Execution aborted on 22 September 2020 at 22:06:41

Run did not complete successfully: output file appears to be corrupt An error occurred, and the run did not complete

The hash I'm using is: 028051e5859b112961346cfddf675cacdfd0664b Here are my parameter files: http://paste.yt-project.org/show/280/ & http://paste.yt-project.org/show/281/ (this time based on the enzo parameter files in tests/SKIRT/enzo_disk)

dnarayanan commented 3 years ago

Thanks for sending this - I've never quite seen it before. I was wondering if you could please paste two outputs:

[1] the entire output (i.e. not just the last bit) [2] would it be possible at all to share the actual HDF5 simulation somewhere? one possibility is to upload it via:

yt upload filename

if you don't want to share publicly, you could email me a link at desika.narayanan at gmail . One thing I'm wondering is if there's some issue with the box size and the center of the simulation.

jwise77 commented 3 years ago

@snigdaa was seeing the same error message in a cosmological simulation, but only for a particular halo and not the rest.
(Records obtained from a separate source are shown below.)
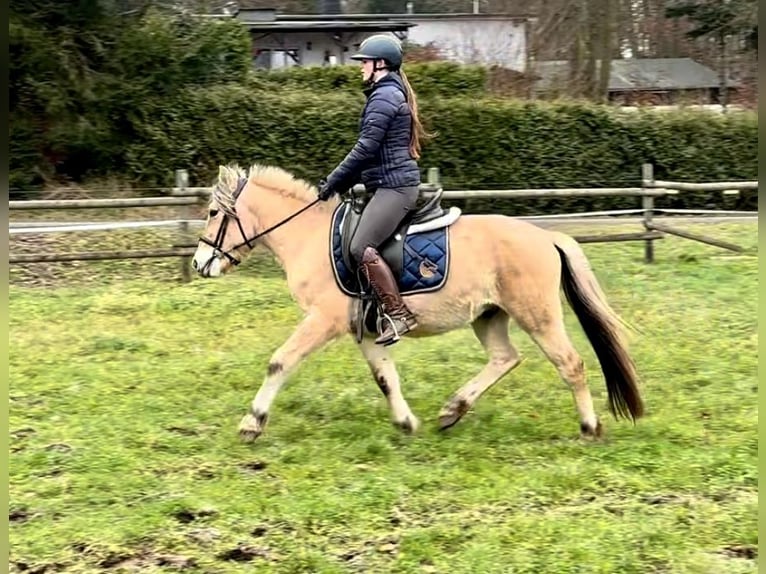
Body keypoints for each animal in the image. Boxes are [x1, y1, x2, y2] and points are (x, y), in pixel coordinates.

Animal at [192, 164, 648, 444]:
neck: (309, 236)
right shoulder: (366, 331)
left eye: (214, 212)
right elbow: (385, 378)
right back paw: (453, 409)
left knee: (570, 364)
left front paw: (252, 423)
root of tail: (546, 236)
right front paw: (406, 422)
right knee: (505, 358)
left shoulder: (323, 321)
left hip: (537, 316)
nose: (199, 264)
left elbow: (280, 362)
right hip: (488, 316)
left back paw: (588, 427)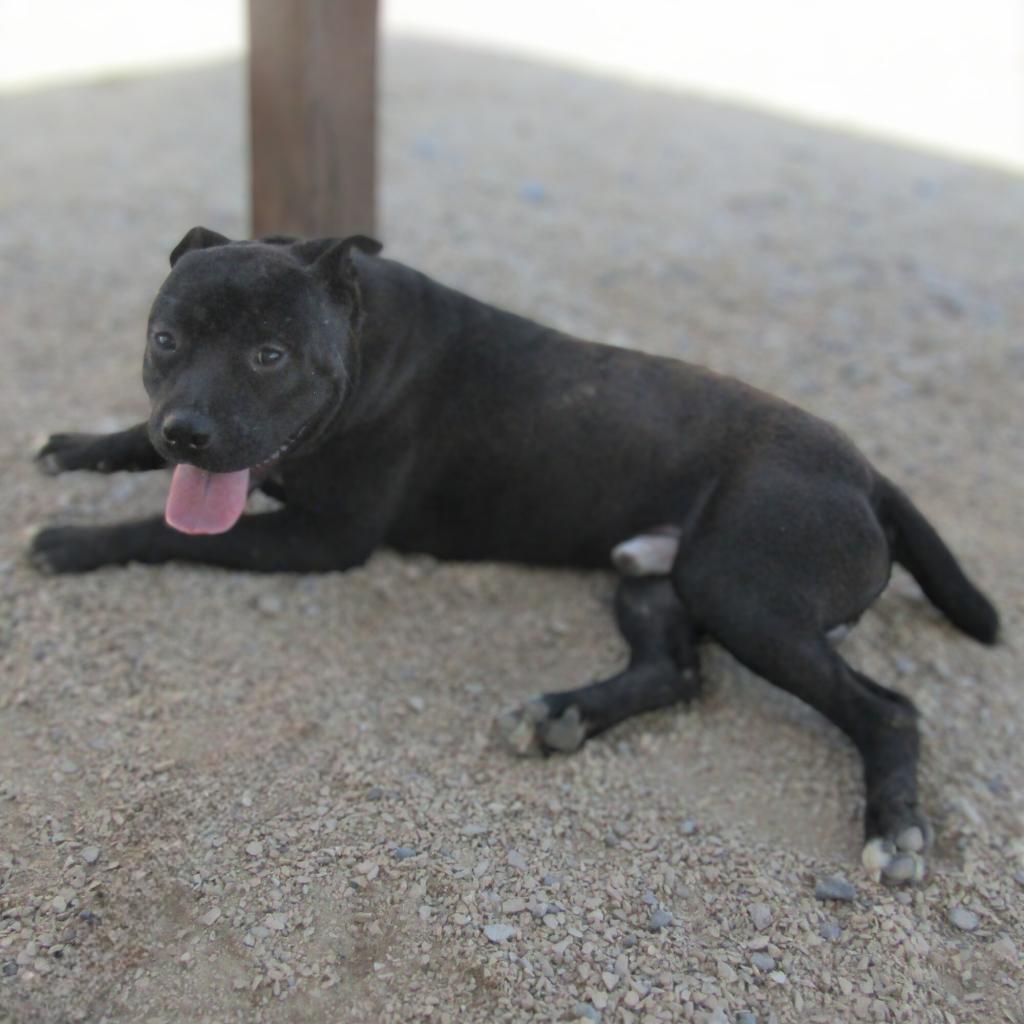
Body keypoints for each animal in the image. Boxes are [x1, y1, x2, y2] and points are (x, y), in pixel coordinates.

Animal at [34, 228, 999, 884]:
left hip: (742, 593)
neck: (362, 332)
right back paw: (561, 715)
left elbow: (166, 529)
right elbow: (139, 450)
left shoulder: (324, 540)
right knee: (677, 671)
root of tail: (869, 475)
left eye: (269, 355)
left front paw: (76, 539)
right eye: (166, 339)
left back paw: (894, 829)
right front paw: (80, 446)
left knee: (887, 710)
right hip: (655, 579)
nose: (188, 428)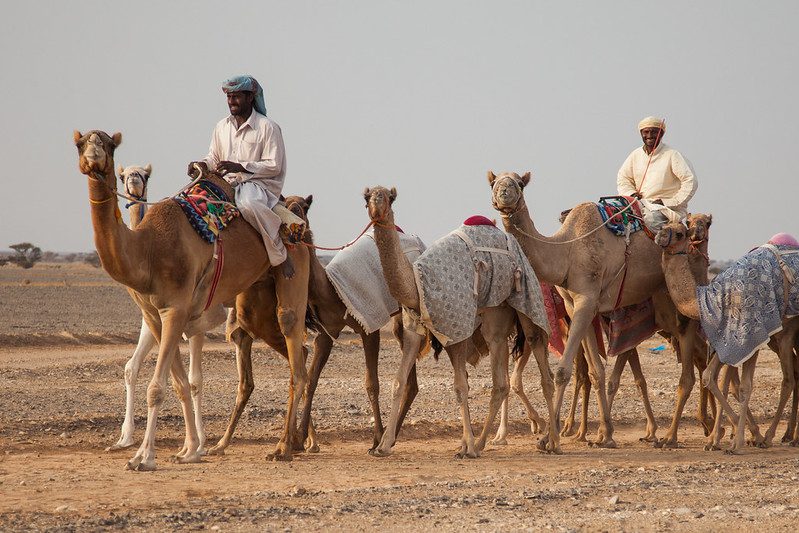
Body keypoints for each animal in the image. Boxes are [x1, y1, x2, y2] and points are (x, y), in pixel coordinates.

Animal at [73, 131, 310, 468]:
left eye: (108, 145)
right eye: (80, 144)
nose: (93, 156)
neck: (148, 248)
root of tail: (295, 221)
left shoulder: (178, 310)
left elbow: (161, 386)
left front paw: (145, 457)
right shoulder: (155, 316)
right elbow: (178, 383)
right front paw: (186, 449)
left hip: (291, 278)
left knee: (295, 349)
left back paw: (284, 447)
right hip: (252, 305)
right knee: (297, 353)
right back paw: (295, 442)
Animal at [364, 185, 556, 456]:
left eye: (389, 198)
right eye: (366, 197)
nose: (375, 208)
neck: (418, 284)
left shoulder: (457, 328)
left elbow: (460, 386)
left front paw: (467, 449)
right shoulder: (414, 328)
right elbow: (399, 382)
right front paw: (382, 446)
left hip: (525, 306)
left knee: (542, 368)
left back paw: (551, 442)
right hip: (496, 320)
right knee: (501, 382)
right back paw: (484, 441)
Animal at [488, 170, 708, 444]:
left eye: (519, 183)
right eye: (493, 182)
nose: (504, 194)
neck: (567, 250)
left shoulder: (587, 299)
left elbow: (563, 371)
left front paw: (550, 439)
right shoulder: (575, 306)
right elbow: (595, 372)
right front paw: (605, 433)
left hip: (682, 299)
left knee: (691, 363)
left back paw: (681, 435)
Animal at [656, 222, 799, 450]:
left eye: (680, 233)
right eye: (664, 225)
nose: (660, 234)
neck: (711, 298)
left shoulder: (750, 335)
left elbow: (742, 386)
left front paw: (740, 441)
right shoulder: (729, 340)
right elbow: (714, 379)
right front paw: (717, 439)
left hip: (787, 334)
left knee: (788, 379)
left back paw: (772, 436)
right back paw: (788, 435)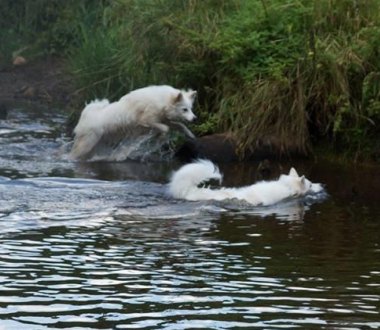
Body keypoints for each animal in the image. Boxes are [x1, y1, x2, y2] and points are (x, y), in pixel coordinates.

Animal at [69, 85, 197, 160]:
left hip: (98, 144)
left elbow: (180, 125)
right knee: (74, 154)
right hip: (87, 144)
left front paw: (191, 135)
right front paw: (160, 137)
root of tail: (87, 115)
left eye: (191, 109)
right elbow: (165, 128)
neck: (162, 102)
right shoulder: (147, 119)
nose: (195, 118)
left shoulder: (163, 119)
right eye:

My best guess is that there's a round-off issue with the grid boundaries, but I don't know where that'd happen.

snigdaa commented 3 years ago

Yes, I did! I can send you that output file as well if you would like. I haven't been able to resolve the grid separation issue

dnarayanan commented 3 years ago

Thanks @jwise77 and @snigdaa ! Yes @snigdaa if you can please send an output that would be awesome. At the least, it would be good to have a record here to see if this issue crops up very often, and if the errors are always the same.

anchwr commented 3 years ago

It's a relief that someone else has seen this error! I'm in the process of uploading the snapshot, but, in the meantime, here's the full output from powderday: http://paste.yt-project.org/show/282/ . I'll see if I can try another halo.

anchwr commented 3 years ago

I ran powderday on a slightly earlier snapshot of the same halo and encountered the grid separation error again (although the grid numbers listed were not the same). It ran just fine on a snapshot from a lower resolution run of the halo, though!

dnarayanan commented 3 years ago

oh interesting - that is a clue for sure. i'm having trouble getting all the files in a single download in the drive link you shared - i hate to ask, but do you mind zipping or tarrnig all the files into a single file ? that might make download/transfer easier.

anchwr commented 3 years ago

Sure! Sorry - I should have done that to begin with. I just sent you a link.

anchwr commented 3 years ago

I came across this bug again when running some earlier timesteps of a simulation for which the z=0 timestep works, so I decided to take a closer look at it. As the error message suggests, it's happening when hyperion sanity checks the grid that's been read in and I agree with @jwise77 that it's a round-off error. The tolerance level for a pass is <1e-8 and the simulation that I originally saw the bug in fails with 1.08e-8. However, all of the variables and constants that are being used in this calculation are already double precision. We could potentially fix this by switching the grid coordinates over to quad precision, but, while the sanity checker itself is in Fortran, the conversion of the grid coordinates from code units to cm (which is what the sanity checker uses) happens in python and I'm unsure of how to get that level of precision in python without installing something like bigfloat.

On an individual user level, this bug can be fixed by increasing the tolerance. The round-off error seems to get worse with progressively more refined grids, so, for now, I've changed the tolerance (which appears in ln 190 of grid_geometry_amr.f90) in my local copy of hyperion to 1e-5.

However, for a grid that's being read in from a simulation that's already been run, this (and the other grid sanity checks) is unnecessary. If the grids didn't line up correctly, the simulation wouldn't have run. Accordingly, it seems like a more appropriate fix might be to add some kind of flag to the call to run the model that causes these tests to be skipped if a grid has been read in from a simulation.

In any case, I don't think it's possible to fix this entirely from the powderday side. Do you have any thoughts on what the best course of action would be?

Side note: in order to do some debugging and change the tolerance, I had to install hyperion from source so that I could access the Fortran code and I noticed that the hyperion github that's linked to in the powderday installation documentation is an old version of the repo (https://github.com/astrofrog/hyperion.git rather than the newer https://github.com/hyperion-rt/hyperion.git) that lacks a number of the functions powderday uses, like to/from_yt.